Repeat only these lines, exactly: the first line of the data, the line containing "pinky dip: (695, 445)", and every line between them. Pictures stay out.

===== Supplied material =====

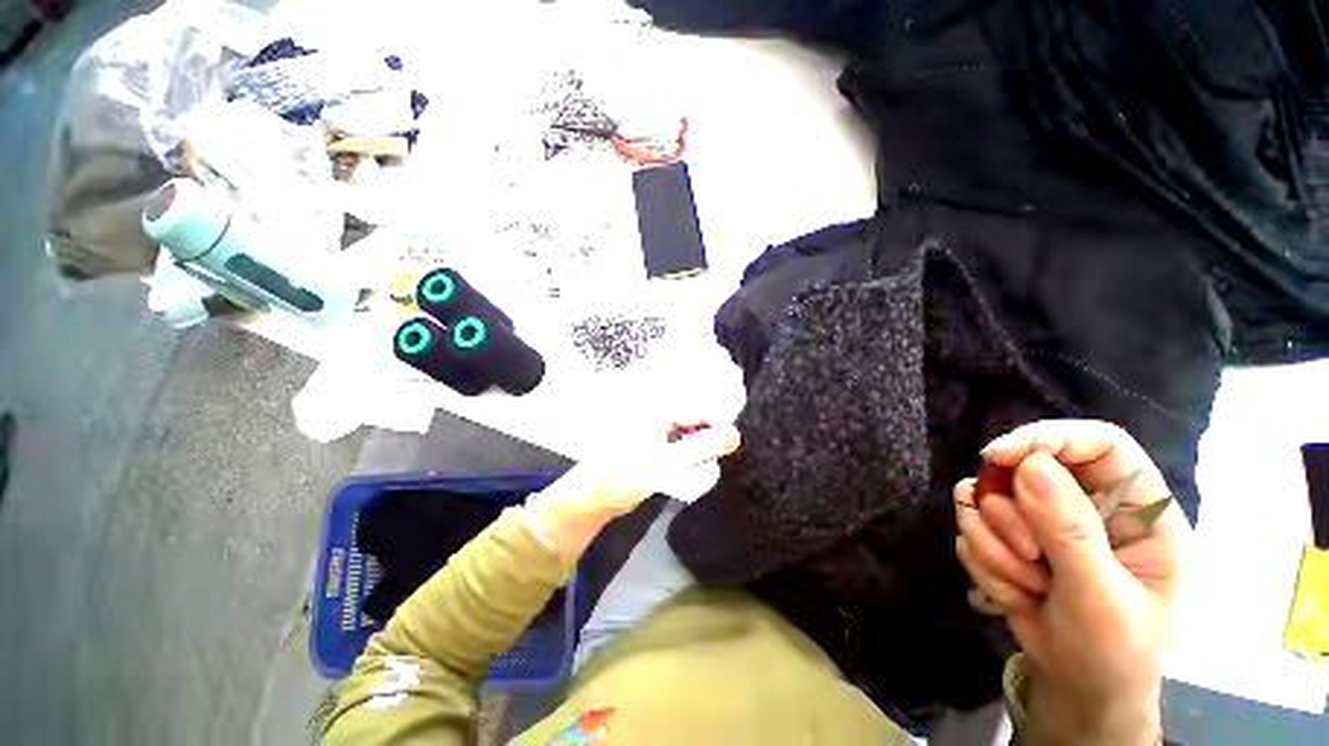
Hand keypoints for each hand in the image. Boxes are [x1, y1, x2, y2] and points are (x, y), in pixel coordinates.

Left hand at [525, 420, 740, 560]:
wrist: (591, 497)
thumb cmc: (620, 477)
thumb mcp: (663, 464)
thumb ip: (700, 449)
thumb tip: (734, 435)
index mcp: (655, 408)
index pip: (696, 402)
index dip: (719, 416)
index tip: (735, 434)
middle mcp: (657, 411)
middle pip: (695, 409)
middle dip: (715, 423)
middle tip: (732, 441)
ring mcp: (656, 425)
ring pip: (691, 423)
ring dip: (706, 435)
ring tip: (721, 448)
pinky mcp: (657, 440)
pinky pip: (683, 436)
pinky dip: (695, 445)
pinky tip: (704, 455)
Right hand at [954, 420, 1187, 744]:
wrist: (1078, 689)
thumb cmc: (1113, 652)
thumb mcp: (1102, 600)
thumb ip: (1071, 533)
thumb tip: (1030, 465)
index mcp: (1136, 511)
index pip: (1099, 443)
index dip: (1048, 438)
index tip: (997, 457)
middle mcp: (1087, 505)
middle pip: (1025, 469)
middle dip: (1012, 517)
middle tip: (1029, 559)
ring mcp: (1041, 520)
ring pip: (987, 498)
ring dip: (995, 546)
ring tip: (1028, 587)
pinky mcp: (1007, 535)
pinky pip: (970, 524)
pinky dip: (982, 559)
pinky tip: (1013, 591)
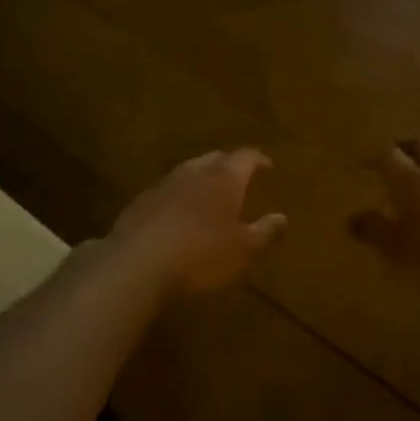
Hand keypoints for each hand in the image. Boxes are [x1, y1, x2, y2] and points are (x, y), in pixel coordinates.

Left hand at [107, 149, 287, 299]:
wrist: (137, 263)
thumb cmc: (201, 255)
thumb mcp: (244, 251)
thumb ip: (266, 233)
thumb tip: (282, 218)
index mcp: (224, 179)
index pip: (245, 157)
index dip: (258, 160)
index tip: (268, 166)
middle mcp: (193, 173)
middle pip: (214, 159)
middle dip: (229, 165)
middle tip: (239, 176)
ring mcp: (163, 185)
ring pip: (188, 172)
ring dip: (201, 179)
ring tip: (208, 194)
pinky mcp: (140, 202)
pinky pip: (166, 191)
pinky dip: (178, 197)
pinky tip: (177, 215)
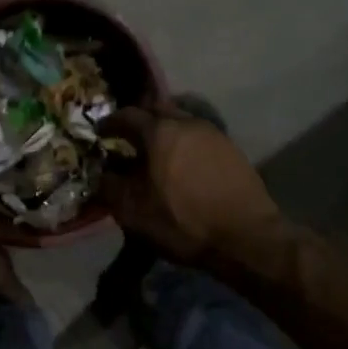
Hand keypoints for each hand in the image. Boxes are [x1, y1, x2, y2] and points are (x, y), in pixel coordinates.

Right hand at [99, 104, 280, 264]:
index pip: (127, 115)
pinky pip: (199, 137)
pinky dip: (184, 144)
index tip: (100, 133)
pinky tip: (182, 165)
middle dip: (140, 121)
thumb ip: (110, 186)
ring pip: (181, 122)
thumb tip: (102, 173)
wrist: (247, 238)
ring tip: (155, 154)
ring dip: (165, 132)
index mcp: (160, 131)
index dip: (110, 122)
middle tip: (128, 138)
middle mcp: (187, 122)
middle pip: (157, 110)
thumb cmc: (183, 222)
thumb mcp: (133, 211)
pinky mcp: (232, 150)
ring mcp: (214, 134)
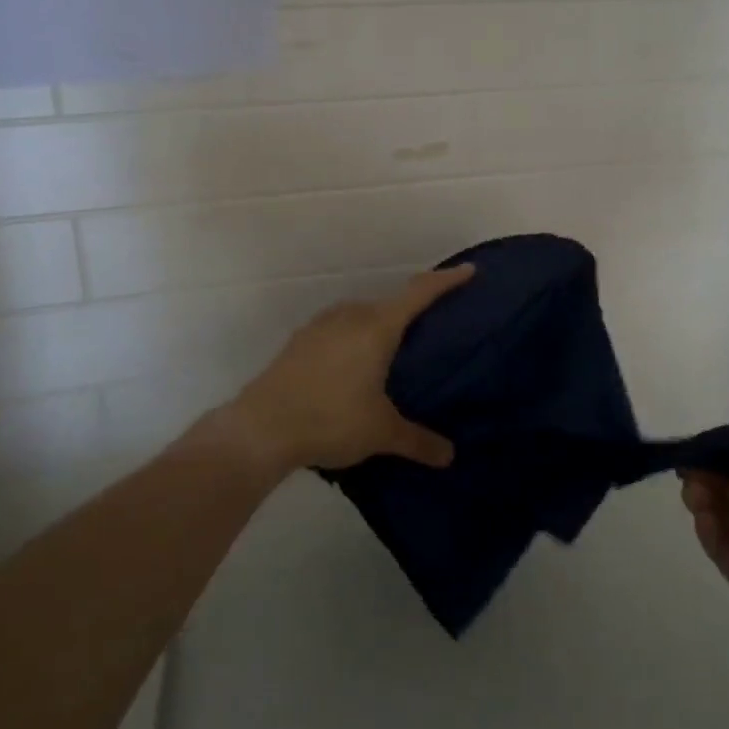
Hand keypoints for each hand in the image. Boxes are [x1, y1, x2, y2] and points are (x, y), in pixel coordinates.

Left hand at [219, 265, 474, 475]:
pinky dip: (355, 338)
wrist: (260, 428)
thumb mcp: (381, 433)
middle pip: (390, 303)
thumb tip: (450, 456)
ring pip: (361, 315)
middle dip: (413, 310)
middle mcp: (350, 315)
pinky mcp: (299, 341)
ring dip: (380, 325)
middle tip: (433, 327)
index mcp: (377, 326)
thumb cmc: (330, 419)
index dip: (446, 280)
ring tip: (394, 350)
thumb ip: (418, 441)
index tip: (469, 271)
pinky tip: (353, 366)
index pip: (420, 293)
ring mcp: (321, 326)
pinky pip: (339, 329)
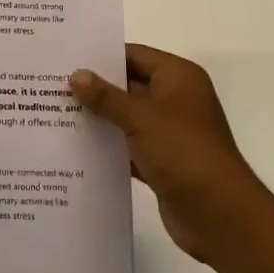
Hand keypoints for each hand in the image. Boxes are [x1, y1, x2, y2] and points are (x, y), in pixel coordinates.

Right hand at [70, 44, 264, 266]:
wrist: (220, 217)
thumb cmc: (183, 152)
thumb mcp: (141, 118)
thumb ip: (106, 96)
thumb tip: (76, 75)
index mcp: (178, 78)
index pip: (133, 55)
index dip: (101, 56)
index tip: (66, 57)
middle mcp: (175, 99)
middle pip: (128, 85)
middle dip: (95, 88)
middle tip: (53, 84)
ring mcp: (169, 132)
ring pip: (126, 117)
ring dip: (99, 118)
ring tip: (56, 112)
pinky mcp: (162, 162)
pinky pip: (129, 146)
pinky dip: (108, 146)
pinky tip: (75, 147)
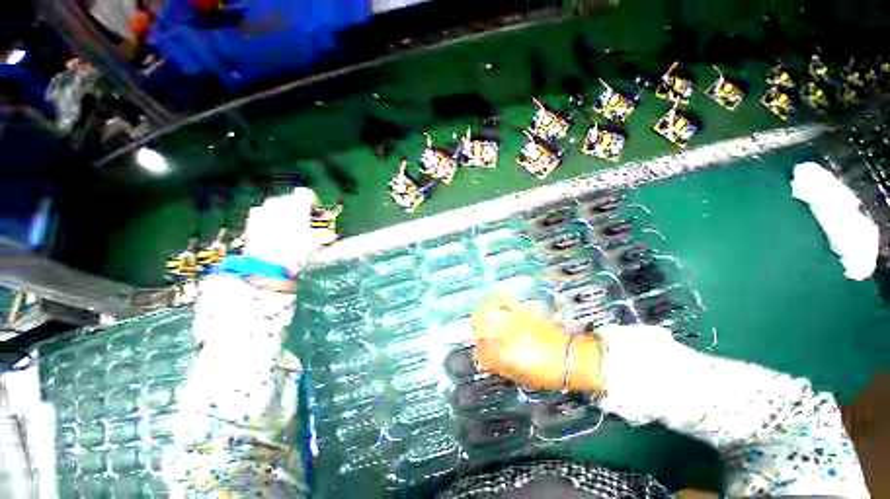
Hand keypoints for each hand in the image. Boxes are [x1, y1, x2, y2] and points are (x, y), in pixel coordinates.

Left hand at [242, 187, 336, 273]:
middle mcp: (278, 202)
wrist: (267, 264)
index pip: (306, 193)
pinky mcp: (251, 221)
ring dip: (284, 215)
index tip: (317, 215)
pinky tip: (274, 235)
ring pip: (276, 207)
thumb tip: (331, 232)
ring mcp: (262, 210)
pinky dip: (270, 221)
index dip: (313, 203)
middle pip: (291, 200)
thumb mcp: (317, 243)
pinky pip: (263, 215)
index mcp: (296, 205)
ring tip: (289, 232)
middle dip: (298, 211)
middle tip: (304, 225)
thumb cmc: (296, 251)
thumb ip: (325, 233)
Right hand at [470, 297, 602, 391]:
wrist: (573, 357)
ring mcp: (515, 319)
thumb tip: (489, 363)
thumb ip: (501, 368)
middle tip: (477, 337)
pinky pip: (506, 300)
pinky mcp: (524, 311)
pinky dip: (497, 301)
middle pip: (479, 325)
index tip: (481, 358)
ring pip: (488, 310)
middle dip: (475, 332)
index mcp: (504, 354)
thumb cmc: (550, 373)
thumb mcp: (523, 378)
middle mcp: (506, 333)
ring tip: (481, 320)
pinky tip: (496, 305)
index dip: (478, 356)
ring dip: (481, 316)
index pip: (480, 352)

=====

## Answer space:
Hand keypoints for each hand in the image. Boxes are [x1, y1, x2, y2] and points are (x, y), in pixel coordinates.

Left hand at [525, 420, 740, 560]:
wrist: (591, 497)
thumb cmc: (620, 477)
thumb mcp: (663, 464)
thumb ip: (700, 449)
thumb tip: (734, 435)
index mcp: (655, 408)
index pip: (696, 402)
index dip: (719, 416)
index tip: (735, 434)
middle mcp: (657, 411)
middle pip: (695, 409)
middle dip: (715, 423)
middle tip: (732, 441)
ring mcp: (656, 425)
ring pip: (691, 423)
ring dip: (706, 435)
ring tip: (721, 448)
pinky mcp: (657, 440)
pinky pip: (683, 436)
pinky dip: (695, 445)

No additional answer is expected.